La Voix du Nord, les élus, la préfecture, tous ont bien travaillé pour que cette affaire fasse le moins de vagues possible. Tout d’abord en construisant une version mensongère : les flics seraient des héros, ils auraient conduit Hakim dès que possible à l’hôpital, le jeune homme se serait auto-mutilé, il serait suicidaire, toutes les versions des témoins concorderaient, affaire classée. Quand ces balivernes paraissent dans La Voix le lendemain, ça met le feu aux poudres dans le quartier. Des bagnoles flambent, flics et pompiers se font caillasser.

Les pouvoirs locaux s’agitent alors : La Voix se décide à donner un peu la parole à la compagne et la famille d’Hakim, le quartier est quadrillé par les CRS. Un quasi couvre-feu. Les élus jouent la diversion. Le numéro trois de la mairie, Walid Hanna, déclare ainsi dans la presse : « On voit bien que ce secteur se sent à l’écart », malgré les équipements qu’il aurait si généreusement mis en place dans le quartier (1). De façon plus cynique, Marc Bodiot et le même Walid Hanna auraient promis à la famille leur présence à la marche blanche, organisée le lundi suivant pour la mort d’Hakim. Vraisemblablement, ils ont dû trouver mieux à faire : on ne verra pas leur tronche parmi les 250 manifestant-es (2).
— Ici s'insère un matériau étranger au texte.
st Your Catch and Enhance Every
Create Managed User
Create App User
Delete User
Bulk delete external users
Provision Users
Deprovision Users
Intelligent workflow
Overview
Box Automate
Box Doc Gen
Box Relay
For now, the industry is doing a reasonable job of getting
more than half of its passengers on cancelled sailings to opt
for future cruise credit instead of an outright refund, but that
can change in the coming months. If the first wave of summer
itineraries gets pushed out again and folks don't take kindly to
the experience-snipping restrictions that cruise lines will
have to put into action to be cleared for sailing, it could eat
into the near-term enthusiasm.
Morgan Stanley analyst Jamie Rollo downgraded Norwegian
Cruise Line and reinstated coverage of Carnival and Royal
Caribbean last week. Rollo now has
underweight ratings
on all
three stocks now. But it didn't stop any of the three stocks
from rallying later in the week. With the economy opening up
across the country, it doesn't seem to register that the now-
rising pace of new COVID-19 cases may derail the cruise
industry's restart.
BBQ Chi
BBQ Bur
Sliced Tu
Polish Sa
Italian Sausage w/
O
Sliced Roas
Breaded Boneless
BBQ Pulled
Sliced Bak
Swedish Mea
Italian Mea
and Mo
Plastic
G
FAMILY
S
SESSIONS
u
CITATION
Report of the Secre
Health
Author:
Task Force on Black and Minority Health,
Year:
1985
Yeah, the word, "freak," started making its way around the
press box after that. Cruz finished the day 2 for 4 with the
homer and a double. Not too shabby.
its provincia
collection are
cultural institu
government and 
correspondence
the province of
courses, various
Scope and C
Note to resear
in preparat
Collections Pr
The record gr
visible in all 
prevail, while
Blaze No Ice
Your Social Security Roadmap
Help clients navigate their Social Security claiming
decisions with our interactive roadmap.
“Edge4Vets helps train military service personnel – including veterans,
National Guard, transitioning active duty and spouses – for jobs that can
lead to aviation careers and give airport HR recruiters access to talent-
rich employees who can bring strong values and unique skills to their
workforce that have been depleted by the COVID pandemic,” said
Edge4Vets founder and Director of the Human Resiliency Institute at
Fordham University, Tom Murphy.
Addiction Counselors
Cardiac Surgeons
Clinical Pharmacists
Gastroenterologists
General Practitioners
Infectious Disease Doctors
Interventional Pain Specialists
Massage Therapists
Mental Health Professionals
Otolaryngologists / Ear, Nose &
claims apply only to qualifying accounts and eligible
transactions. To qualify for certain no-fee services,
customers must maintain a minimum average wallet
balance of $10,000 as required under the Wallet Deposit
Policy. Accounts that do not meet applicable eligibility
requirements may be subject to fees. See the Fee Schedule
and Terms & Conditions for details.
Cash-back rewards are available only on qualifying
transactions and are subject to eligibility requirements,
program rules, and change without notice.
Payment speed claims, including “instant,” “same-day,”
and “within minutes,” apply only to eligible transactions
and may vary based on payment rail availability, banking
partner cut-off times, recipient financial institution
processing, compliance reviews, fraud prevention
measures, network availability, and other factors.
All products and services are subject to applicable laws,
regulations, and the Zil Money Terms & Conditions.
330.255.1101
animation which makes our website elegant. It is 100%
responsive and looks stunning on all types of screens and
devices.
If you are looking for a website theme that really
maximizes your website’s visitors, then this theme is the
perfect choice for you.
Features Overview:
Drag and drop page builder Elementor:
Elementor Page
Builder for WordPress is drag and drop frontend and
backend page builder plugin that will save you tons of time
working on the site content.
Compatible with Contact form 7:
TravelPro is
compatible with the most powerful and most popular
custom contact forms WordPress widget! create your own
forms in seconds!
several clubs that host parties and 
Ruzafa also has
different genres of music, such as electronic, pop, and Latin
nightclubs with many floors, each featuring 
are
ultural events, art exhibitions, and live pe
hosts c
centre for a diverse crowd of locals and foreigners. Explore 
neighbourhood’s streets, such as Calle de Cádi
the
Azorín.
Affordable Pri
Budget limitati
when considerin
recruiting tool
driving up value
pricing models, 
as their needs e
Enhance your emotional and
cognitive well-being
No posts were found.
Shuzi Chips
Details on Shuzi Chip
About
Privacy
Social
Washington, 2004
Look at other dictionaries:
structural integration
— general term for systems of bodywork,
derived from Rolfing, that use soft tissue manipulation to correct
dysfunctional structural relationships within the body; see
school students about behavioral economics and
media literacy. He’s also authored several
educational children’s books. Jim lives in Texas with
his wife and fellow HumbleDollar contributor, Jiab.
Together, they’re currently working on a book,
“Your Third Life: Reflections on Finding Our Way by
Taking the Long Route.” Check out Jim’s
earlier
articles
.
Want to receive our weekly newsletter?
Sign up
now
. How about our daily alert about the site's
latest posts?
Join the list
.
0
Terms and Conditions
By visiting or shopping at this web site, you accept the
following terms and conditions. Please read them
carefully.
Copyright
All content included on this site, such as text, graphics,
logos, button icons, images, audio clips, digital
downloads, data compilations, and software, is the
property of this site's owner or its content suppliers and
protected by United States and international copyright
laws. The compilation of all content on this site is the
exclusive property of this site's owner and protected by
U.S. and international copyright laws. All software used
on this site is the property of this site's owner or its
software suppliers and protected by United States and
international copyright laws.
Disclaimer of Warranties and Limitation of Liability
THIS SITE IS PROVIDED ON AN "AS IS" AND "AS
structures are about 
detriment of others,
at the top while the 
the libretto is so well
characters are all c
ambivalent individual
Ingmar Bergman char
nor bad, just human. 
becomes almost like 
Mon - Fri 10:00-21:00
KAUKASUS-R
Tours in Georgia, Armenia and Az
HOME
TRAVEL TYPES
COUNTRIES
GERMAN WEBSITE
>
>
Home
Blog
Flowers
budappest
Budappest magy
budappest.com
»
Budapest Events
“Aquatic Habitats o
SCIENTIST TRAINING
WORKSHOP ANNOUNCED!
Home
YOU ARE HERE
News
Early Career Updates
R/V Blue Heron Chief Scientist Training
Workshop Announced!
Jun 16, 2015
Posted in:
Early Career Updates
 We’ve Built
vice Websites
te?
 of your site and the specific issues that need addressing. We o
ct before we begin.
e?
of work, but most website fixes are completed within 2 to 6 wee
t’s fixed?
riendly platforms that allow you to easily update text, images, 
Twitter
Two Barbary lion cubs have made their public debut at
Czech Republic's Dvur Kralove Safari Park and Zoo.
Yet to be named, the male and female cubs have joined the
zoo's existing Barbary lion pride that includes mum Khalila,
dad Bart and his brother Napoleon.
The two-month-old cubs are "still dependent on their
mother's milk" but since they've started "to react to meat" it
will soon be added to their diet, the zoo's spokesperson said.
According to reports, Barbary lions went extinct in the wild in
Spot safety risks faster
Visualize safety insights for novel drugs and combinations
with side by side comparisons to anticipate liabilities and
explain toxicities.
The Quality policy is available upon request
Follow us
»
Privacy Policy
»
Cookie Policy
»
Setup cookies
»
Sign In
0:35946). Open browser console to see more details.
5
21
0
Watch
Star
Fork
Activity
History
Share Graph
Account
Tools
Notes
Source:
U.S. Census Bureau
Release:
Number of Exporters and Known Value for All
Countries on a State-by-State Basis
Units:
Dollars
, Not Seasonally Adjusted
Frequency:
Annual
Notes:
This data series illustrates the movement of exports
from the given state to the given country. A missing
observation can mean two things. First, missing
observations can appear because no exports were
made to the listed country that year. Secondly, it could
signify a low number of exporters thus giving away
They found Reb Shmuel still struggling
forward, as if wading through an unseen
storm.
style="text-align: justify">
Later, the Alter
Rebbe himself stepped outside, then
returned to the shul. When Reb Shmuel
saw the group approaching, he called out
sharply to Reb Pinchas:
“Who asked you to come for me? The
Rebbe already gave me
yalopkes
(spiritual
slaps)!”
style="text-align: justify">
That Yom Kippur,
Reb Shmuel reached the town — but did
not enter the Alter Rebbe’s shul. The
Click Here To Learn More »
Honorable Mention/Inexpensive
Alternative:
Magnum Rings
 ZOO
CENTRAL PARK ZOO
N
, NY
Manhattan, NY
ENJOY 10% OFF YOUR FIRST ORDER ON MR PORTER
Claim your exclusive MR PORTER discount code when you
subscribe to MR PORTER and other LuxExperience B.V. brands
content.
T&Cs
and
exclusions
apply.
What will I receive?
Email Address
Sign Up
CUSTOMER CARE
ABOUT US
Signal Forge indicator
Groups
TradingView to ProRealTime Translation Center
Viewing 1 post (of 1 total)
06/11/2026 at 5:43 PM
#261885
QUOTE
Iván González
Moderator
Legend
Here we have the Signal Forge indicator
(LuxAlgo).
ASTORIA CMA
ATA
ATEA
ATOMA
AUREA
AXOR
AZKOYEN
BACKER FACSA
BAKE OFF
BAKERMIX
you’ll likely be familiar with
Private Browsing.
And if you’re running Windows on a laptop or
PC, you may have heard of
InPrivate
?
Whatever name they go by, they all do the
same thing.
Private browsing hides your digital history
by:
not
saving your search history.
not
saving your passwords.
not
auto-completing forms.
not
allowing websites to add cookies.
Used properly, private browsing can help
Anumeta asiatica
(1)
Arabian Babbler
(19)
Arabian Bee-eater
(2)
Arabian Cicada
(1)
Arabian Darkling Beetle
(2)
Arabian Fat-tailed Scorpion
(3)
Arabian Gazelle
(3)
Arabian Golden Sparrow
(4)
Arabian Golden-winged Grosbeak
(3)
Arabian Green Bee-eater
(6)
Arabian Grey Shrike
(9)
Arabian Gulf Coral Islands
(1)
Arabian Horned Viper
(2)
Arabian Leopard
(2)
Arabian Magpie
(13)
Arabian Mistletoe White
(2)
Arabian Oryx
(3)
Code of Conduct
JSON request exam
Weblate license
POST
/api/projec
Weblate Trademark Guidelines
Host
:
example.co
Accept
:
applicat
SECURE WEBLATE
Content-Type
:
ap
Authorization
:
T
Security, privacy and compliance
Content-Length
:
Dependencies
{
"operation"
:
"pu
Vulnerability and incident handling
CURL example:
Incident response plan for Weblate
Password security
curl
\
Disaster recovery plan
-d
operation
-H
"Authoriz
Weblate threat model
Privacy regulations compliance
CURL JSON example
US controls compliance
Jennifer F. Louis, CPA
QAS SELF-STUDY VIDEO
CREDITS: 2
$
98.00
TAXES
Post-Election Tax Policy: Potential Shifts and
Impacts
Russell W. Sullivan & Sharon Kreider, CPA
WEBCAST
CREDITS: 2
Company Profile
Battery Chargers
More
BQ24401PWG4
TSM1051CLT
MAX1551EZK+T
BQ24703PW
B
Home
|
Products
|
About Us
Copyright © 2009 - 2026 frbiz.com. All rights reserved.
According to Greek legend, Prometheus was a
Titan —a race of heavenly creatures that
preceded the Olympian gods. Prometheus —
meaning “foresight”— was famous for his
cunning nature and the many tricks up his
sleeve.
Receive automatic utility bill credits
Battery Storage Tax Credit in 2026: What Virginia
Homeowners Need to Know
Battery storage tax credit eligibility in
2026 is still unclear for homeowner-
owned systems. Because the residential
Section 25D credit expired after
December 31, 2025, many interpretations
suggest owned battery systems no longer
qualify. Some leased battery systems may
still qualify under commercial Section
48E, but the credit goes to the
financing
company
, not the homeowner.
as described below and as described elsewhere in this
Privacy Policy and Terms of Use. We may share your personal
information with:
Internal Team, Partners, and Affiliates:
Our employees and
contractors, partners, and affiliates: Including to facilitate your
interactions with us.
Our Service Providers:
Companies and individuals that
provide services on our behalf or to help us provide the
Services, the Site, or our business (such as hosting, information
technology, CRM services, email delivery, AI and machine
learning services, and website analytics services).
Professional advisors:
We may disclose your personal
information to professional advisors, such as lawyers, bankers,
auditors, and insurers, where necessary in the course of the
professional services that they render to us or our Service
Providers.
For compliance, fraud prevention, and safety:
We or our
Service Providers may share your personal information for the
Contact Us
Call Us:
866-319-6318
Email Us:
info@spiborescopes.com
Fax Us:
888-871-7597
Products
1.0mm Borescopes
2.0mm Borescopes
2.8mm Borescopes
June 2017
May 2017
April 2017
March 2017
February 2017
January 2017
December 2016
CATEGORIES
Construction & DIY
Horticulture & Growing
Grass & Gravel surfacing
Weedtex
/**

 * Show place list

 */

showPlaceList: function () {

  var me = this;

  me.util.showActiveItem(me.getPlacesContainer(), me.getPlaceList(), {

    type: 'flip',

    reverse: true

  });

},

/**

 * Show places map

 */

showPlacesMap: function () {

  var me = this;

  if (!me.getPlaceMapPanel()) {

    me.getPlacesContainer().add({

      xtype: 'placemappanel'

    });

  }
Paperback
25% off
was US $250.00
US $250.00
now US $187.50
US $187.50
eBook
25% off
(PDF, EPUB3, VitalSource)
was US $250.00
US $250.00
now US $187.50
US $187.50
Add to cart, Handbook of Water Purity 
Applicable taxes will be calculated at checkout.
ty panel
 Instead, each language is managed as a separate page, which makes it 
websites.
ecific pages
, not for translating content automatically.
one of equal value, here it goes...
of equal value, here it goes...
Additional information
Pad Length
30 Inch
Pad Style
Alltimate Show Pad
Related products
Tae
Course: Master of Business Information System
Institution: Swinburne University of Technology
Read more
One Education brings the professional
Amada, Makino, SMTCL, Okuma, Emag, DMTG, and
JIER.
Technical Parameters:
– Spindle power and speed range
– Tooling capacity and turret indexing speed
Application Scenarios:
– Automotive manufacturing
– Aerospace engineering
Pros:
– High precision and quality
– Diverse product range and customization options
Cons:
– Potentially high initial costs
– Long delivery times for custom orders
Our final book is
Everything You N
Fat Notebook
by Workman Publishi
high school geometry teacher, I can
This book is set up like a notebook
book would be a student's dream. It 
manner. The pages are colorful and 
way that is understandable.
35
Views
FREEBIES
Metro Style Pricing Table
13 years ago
Pendant ce temps, la rage des jeunes du quartier est traduite devant le tribunal. Comparutions immédiates, deux interpellés prennent de la prison ferme. Un mois pour le plus jeune, 18 ans, dont le casier judiciaire est vierge. Le deuxième, 38 ans, écope de six mois. Pour jets de pierres. Sur simple reconnaissance de leurs tenues par les flics. Selon l’avocat, celle-ci ne correspond pourtant pas aux vêtements portés par les prévenus… Le premier aura beau clamer qu’ils ont « un pote qui vient de se faire assassiner », le juge condamne, expéditif. Présomption de culpabilité oblige. Pour les flics, c’est l’innocence qui prime : les policiers qui ont emmené Hakim sont toujours en service…

Depuis début octobre, plus aucun mot dans la presse ou dans les déclarations publiques des élus. Ils semblent s’être débarrassés d’un cadavre embarrassant. Mais la famille, les proches, l’avocat et le collectif Vérité et Justice ne comptent pas en rester là… Nous non plus.

Notes :

1 : 20 Minutes, 28/09. Walid Hanna, contacté par téléphone, affirme que ses propos ont été repris hors contexte dans la presse.

2 : Walid Hanna soutient qu’il n’a jamais promis à la famille qu’il se rendrait à la marche.